Hidradenitis Suppurativa Risk Factors
NOVEMBER 15, 2016
MD Magazine Staff
Hidradenitis suppurativa is a chronic skin disease associated with severe symptoms and complications. Early diagnosis and treatment can improve disease control and overall quality of life. Robert G. Micheletti, MD, discusses the impact of the disease and provides insight on its optimal management.
Robert G. Micheletti, MD: The most common single population of patients with hidradenitis suppurativa (HS) would be women in their 20s. So, we think about HS as affecting people who are post puberty. And patients who are post-menopausal, you typically don’t have hidradenitis or it burns out. These are patients who are often young patients. They’re in their 20s and 30s, more commonly women by a ratio of about 3:1. Some people have suggested that there may be a race or ethnic difference, in a sense that maybe African Americans are more commonly dealing with hidradenitis. But, there aren’t actually data to support that. Typically, the population is women in their 20s, and often people who are obese. About half of patients or more have obesity. About 70% are smokers. We think of smoking and obesity as playing a role in pathogenesis and possibly in follicular occlusion with respect to smoking, and then with friction and follicular rupture as it relates to obesity and skin-on-skin rubbing and friction.
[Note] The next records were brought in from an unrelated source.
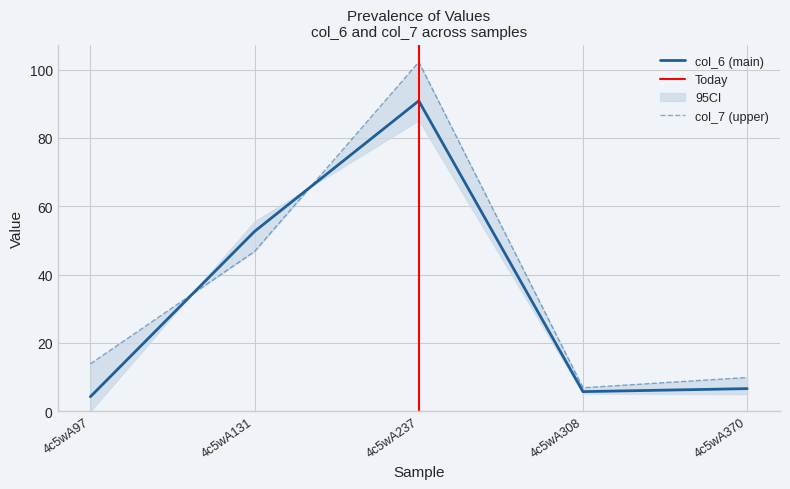

Reading left to right, list all the values displayed in this chart.

col_6: 4.3	52.6	90.9	5.8	6.6
col_7: 13.9	46.8	102.2	6.9	9.9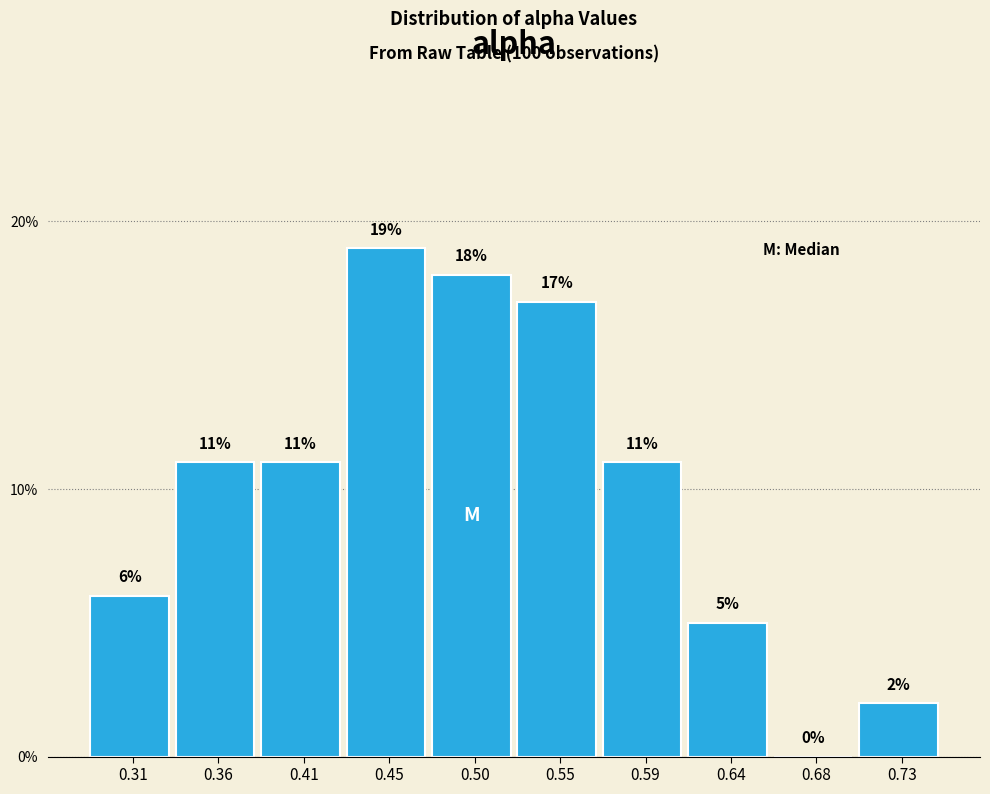

What is the height of the bar covering 0.570 to 0.615 on the x-axis? The bar edges are not printed on the chart, so give them approximately, as read against the axis.

11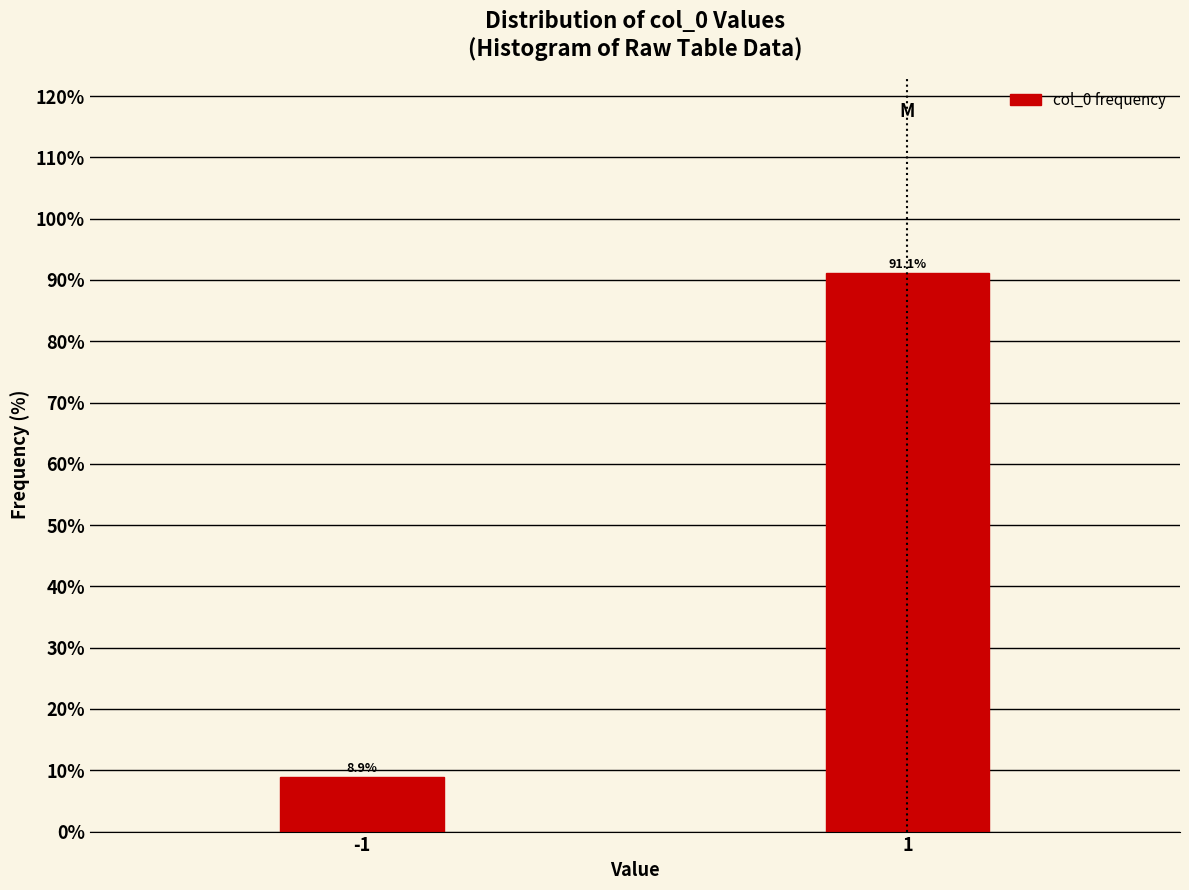

Reading right to left, extract all data points from this chart.

1=91.1	-1=8.9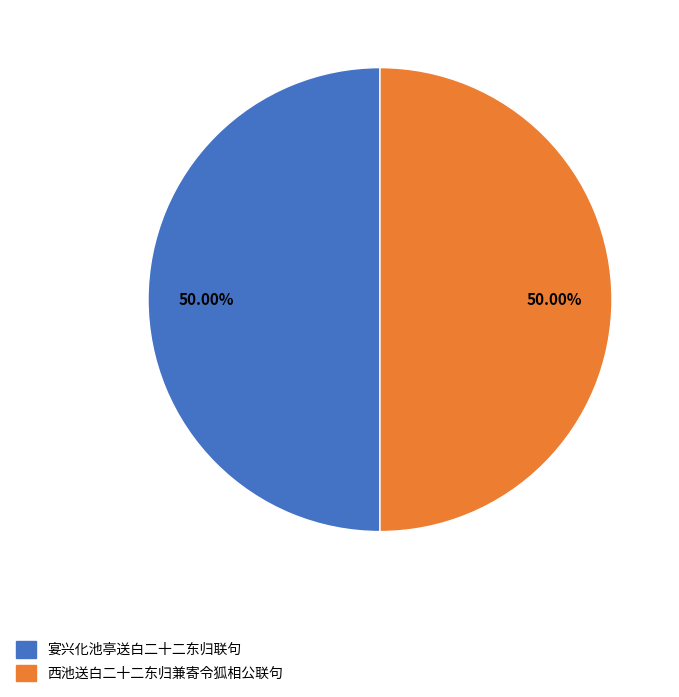

How many slices are in this pie chart?

2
We touched a little bit before about some of the other factors that are important for the pathogenesis, but really, the way I would summarize it would be to say that these are patients with a genetic predisposition. About one-third of patients have a first-degree relative with hidradenitis, and there are some data talking about even specific gene mutations; so, a patient with a genetic predisposition with particular environment factors that are important. These things are issues like we’ve spoken about, smoking and obesity, but also other factors like microbes—so biofilms that are being created by bacteria—inflammation in open areas that are colonized by bacteria, and then individual inflammatory pathways. And this is important for some of the medications that we’ll talk about, so things like TNF-alpha, Th17, and interleukin-1-beta. These are things that have been found to be upregulated in patients with hidradenitis. We think those things are important.
You get into this vicious cycle, where you have a patient who’s perhaps predisposed to having this happen. They have follicular occlusion maybe from smoking or biofilms, and then once that follicular rupture occurs, there’s more bacteria coming in, there’s more inflammation. These pathways are upregulated, and it becomes this vicious cycle with recurrent inflammation, recurrent scarring, and all the other issues that ensue.
When we talk about making a diagnosis, it’s very critical, because if you have a patient who goes undiagnosed, untreated, it does tend to be progressive. We know that we’re pretty good at treating Hurley stage I, or milder hidradenitis, and we can talk about what Hurley stage I means. We’re pretty good at treating that, but for the more moderate or severe disease, successful treatment can be elusive, and often you have to try several things to hit on the right combination. And so, we want to get to the patients early because if we can shut it down before you get that scarring, before you get sinus tract formation, and before you get these other issues coming into play, then you can make a big difference. But, if you let it go, then certainly it can be more difficult.
Men who develop hidradenitis sometimes have more atypical disease. So, when we talk about the locations that are typically involved, sometimes you’ll see in men some atypical locations, some particularly severe diseases more common in men, as well. Occasionally, in very severe patients or patients who have almost an autoinflammatory-type presentation, you’ll see associations between hidradenitis and things like pyoderma gangrenosum and things like ankylosing spondylitis. And so, other rheumatologic or inflammatory conditions are obviously very important. It’s not uncommon to see, sometimes, joint pains or arthralgias during a hidradenitis flare. I’ve even seen patients with small vessel vasculitis appearing during a hidradenitis suppurativa flare. So, the point here is that—and this gets back to the cardiovascular risk and the other things, as well—this is a systemic inflammatory condition in many respects, particularly for patients with more severe disease, where it’s not just the skin that’s a problem, but all of these other things that are ensuing from a chronic inflammatory state that’s really affecting the whole body.
The other thing that I think is relevant to talk about, it’s not necessarily epidemiologically proven as a risk factor, but it’s something that many patients point to as an exacerbating factor: would-be things like friction, shaving, tight clothing, and so, basically, exacerbating symptoms. We tell patients that there are certain deodorants that may be less irritating. They may not be able to shave. They may want to be careful by wearing loose clothing if they’re going to be exercising, and so on, because those things can exacerbate the disease.